Even more bearish for diesel markets is that the new Qatari gas oil is super-clean, meaning it can be diluted with lower quality oil and still produce larger volumes of relatively clean diesel.

“This stuff is wonder-blend,” said Al Troner, president of Asia Pacific Energy Consultancy. “It is coming at the wrong time for the diesel market; you’ve got to wonder how quickly the market is going to be able to recover to absorb this high-end diesel.”

While oil prices have hovered at around $75 a barrel on the view the global economy will pick up, and with it crude demand, there have been few signs of a recovery in demand for diesel, the transport fuel for trucks worldwide.
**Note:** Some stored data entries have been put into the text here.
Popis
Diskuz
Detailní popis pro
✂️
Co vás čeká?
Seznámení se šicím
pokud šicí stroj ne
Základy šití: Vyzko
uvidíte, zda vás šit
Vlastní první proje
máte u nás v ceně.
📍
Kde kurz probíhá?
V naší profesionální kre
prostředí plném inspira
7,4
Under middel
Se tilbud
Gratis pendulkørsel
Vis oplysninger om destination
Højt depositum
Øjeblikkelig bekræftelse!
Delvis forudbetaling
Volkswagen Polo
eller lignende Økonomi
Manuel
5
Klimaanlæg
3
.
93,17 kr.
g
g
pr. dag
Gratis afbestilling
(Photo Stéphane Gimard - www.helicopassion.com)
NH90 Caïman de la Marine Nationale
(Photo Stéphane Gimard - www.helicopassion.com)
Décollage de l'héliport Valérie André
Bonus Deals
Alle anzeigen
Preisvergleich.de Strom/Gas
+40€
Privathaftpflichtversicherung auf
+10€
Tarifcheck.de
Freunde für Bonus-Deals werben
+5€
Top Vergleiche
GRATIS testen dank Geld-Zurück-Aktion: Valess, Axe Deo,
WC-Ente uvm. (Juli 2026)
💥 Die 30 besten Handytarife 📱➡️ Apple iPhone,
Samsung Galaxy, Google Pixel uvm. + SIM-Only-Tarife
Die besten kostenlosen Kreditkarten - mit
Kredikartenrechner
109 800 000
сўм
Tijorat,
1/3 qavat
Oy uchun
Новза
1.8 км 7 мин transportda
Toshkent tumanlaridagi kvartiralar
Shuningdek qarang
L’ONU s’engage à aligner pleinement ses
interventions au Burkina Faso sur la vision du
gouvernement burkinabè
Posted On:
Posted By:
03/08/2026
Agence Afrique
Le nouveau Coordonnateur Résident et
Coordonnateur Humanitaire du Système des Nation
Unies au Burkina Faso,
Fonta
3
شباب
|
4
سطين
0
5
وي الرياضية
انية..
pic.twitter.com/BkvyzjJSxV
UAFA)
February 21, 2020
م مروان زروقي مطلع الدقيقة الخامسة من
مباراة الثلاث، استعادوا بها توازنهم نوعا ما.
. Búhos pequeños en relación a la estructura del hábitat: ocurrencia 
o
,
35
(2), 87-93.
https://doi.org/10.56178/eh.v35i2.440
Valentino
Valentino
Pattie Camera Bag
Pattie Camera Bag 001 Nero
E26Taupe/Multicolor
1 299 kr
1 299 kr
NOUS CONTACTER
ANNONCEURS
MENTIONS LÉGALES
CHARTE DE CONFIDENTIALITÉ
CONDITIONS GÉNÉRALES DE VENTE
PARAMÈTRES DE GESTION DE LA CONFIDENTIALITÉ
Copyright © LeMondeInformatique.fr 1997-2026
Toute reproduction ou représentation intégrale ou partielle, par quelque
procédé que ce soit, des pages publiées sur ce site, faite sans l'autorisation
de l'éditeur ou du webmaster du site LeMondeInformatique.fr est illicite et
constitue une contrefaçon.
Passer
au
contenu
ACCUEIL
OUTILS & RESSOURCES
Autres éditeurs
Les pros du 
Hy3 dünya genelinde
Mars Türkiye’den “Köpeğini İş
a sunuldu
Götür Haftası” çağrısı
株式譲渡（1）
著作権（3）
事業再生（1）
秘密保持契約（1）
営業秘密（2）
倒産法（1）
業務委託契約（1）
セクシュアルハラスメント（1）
Most of the new Qatari supply would probably find its way to Europe, oil traders said.

Qatar will also soon boost its clean diesel supply even further with its new 140,000 bpd plant to produce gas to liquids, due online by the end of 2010. The two plants combined would pump around 60,000 to 65,000 bpd of ultra-clean diesel, Troner said.

Until now, Qatar had been a net importer of gas oil.

New plants like the Ras Laffan facility are also going to have to compete with China, which has been running its refineries at full throttle in recent years.

A growing share of Chinese refiners’ production has been sold overseas this year as fuel stocks have swelled. Gasoline exports hit the highest in 2.5 years in August, and diesel exports more than doubled from traders’ estimates in the same month, Chinese customs data showed.

“This is a concern even if demand picks up; globally what are you going to do with this monster,” a middle distillates trader based in Asia said. “China will eat you alive, and don’t forget you also have the giant refining complex of Reliance; this is very apocalyptic type stuff.”

Indian refiner Reliance Industries, which has doubled the size of its refining complex at Jamnagar to 1.24 million bpd, plans to add another 140,000 bpd in capacity in the next six to eight months.

Ras Laffan processes oil liquids that form at the surface when gas is produced for Qatar’s new liquefied natural gas facilities.

The biggest product stream at the plant will be the petrochemical feedstock and gasoline component naphtha, with 61,000 barrels per day.